_WHAT THE TASK ASKS_
Your answer is a copy of every line in the records where "Campos" appears.

□ □ □

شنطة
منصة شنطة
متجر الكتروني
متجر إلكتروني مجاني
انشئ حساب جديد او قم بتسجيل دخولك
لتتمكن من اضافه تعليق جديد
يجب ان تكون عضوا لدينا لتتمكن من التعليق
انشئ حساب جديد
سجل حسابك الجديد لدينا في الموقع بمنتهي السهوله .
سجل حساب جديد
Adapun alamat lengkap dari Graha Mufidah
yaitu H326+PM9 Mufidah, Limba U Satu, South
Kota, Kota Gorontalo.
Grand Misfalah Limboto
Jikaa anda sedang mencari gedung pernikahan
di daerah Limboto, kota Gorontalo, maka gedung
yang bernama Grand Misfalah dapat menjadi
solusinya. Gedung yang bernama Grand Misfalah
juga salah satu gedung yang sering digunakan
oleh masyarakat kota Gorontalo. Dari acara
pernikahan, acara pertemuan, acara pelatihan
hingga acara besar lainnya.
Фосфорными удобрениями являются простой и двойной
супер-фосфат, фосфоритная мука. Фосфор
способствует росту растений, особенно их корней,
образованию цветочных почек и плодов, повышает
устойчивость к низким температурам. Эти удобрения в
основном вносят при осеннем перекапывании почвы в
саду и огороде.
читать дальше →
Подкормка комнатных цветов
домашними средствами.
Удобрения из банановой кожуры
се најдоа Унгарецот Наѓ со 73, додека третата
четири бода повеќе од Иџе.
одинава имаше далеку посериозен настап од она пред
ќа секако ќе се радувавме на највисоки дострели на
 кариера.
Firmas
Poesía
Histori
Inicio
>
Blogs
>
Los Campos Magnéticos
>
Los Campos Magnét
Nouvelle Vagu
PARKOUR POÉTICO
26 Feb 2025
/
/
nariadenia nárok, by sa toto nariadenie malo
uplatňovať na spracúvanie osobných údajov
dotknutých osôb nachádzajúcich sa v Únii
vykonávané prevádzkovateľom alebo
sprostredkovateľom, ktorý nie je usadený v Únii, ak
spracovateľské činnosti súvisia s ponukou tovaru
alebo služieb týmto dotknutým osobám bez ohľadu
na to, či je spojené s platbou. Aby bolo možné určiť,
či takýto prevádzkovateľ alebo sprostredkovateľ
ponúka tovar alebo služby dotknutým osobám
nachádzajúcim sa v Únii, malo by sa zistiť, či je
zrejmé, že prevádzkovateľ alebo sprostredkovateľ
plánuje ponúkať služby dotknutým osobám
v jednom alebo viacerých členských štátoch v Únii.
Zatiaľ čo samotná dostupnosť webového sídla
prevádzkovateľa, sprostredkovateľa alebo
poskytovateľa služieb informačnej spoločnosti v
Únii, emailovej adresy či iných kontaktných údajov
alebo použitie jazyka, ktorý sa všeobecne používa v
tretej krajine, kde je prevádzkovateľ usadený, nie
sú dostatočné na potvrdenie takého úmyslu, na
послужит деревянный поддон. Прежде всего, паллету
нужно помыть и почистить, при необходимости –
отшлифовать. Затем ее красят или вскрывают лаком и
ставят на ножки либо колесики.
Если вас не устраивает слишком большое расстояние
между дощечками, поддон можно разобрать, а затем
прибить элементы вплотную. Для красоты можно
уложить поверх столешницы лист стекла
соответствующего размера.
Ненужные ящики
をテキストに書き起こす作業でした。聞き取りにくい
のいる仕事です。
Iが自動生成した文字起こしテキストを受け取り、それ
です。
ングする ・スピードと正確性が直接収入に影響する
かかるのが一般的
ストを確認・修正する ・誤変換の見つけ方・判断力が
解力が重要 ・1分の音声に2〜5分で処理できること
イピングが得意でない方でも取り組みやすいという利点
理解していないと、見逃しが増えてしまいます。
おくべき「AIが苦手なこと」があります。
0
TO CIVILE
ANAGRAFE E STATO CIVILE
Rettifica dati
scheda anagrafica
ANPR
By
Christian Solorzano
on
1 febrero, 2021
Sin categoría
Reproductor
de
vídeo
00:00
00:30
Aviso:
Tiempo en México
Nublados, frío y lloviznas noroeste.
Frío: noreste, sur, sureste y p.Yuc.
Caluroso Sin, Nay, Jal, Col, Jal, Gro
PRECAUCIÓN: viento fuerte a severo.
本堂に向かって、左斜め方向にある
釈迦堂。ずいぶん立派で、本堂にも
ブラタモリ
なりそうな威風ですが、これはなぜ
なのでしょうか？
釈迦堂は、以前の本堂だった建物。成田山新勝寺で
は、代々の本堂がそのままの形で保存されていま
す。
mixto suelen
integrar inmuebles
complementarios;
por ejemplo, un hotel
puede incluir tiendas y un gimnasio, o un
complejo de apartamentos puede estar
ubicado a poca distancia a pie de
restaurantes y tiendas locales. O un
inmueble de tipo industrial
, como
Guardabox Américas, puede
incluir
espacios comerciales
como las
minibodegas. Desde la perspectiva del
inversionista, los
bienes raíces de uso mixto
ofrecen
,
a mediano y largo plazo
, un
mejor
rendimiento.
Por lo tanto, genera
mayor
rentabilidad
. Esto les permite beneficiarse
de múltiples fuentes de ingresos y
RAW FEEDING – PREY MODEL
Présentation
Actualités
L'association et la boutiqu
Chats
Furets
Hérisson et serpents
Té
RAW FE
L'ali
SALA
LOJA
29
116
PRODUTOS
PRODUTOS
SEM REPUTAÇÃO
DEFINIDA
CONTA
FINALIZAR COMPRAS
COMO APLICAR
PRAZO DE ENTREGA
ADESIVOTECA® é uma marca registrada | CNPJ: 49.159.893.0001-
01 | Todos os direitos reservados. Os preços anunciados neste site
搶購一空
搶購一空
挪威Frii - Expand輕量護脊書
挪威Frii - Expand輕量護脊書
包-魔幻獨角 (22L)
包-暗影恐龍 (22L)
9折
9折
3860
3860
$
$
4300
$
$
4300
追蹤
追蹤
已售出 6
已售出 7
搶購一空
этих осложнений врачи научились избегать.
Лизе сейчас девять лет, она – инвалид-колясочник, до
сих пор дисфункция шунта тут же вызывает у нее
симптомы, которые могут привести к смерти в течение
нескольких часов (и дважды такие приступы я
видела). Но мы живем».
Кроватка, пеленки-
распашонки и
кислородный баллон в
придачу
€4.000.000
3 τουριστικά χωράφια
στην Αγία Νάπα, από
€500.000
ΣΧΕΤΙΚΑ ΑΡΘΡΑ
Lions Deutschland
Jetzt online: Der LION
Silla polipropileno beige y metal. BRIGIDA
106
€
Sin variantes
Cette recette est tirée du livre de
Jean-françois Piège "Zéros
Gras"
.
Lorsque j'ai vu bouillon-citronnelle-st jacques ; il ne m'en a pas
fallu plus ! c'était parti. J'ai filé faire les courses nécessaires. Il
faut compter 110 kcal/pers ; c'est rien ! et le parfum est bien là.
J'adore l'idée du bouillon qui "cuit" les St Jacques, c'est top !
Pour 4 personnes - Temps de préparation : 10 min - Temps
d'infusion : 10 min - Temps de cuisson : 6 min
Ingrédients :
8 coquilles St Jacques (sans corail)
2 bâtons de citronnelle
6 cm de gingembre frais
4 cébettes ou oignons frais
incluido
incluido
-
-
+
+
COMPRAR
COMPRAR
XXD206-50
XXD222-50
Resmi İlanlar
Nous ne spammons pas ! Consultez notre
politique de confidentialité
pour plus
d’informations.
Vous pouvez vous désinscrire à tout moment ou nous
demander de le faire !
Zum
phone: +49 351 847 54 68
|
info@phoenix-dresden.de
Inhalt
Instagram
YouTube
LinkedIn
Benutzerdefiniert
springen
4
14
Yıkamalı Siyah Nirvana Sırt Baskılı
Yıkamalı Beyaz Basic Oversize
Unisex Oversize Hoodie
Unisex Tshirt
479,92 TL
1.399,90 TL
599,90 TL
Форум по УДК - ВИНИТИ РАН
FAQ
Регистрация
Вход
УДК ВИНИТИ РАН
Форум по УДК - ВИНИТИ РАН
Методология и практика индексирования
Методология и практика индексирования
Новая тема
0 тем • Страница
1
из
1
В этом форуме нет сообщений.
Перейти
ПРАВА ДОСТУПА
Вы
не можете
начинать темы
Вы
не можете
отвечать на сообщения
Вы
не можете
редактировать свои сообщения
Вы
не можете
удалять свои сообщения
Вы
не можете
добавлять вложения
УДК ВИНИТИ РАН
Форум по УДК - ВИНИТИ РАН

□ □ □

_RESPONSE BELOW_
Los Campos Magnéticos
Los Campos Magnét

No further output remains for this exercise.